Your objective — Only the lines below between the one holding "Table 4. Comparative" and the one holding "Figure 8. The trajectory of the sensor probe.", inclusive, are to be reproduced word for word; the pictures are to be left out.

Materials provided —
:::

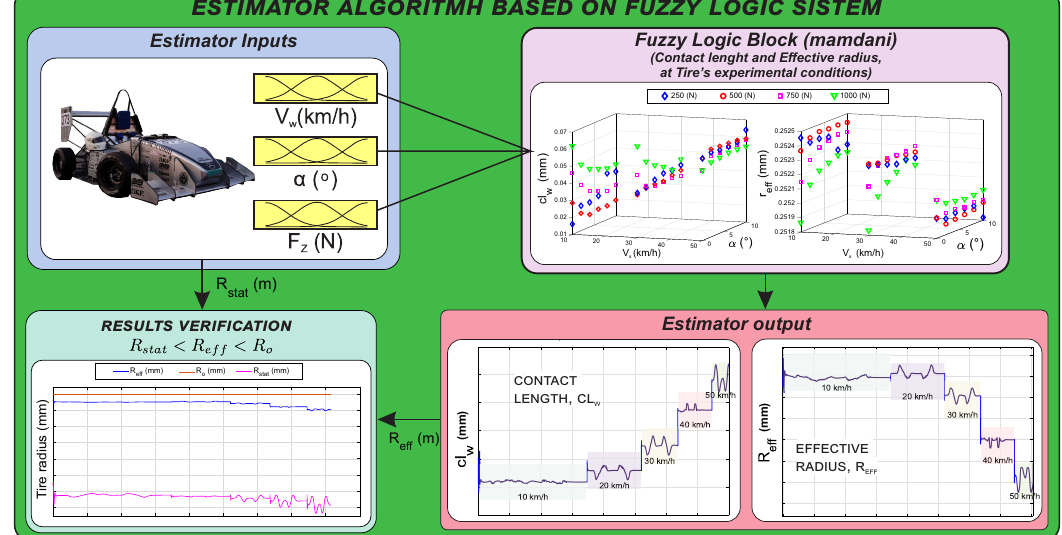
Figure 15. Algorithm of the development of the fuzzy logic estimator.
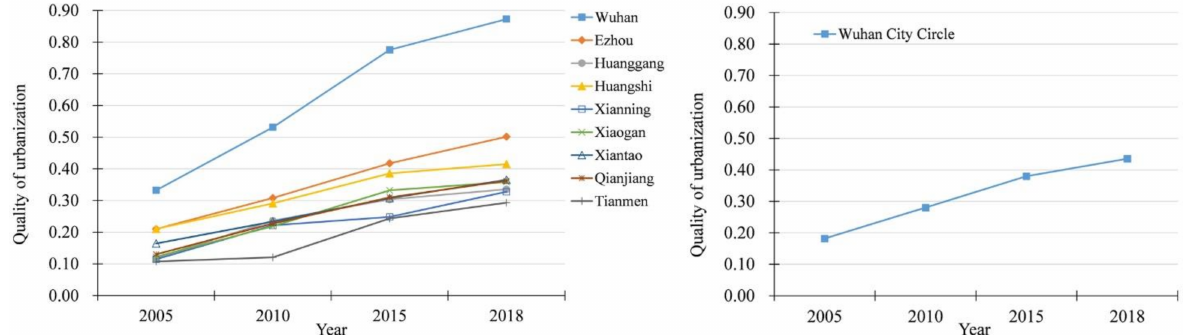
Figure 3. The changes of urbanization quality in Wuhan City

:::

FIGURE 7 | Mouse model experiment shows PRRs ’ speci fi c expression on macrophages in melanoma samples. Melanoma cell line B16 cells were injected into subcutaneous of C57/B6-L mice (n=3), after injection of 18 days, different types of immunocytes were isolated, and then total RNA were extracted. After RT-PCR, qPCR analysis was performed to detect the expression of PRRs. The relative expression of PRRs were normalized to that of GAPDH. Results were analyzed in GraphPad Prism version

:::

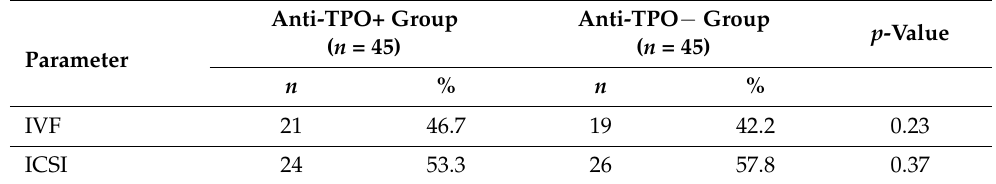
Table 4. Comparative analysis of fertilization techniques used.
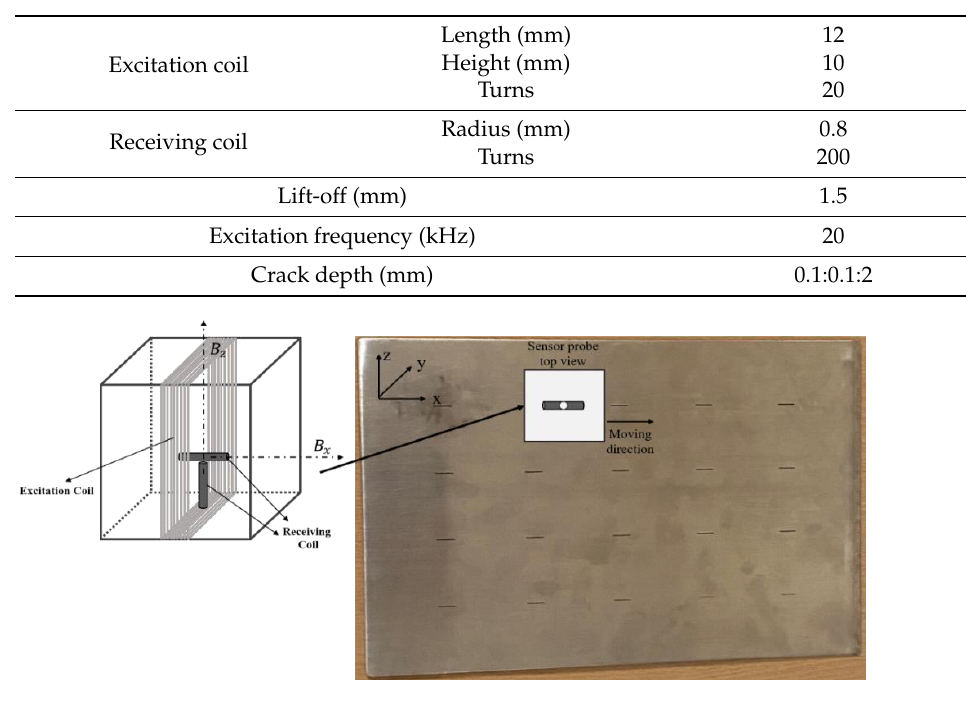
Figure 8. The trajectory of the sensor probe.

:::

Task output —
Table 4. Comparative analysis of fertilization techniques used.
Figure 8. The trajectory of the sensor probe.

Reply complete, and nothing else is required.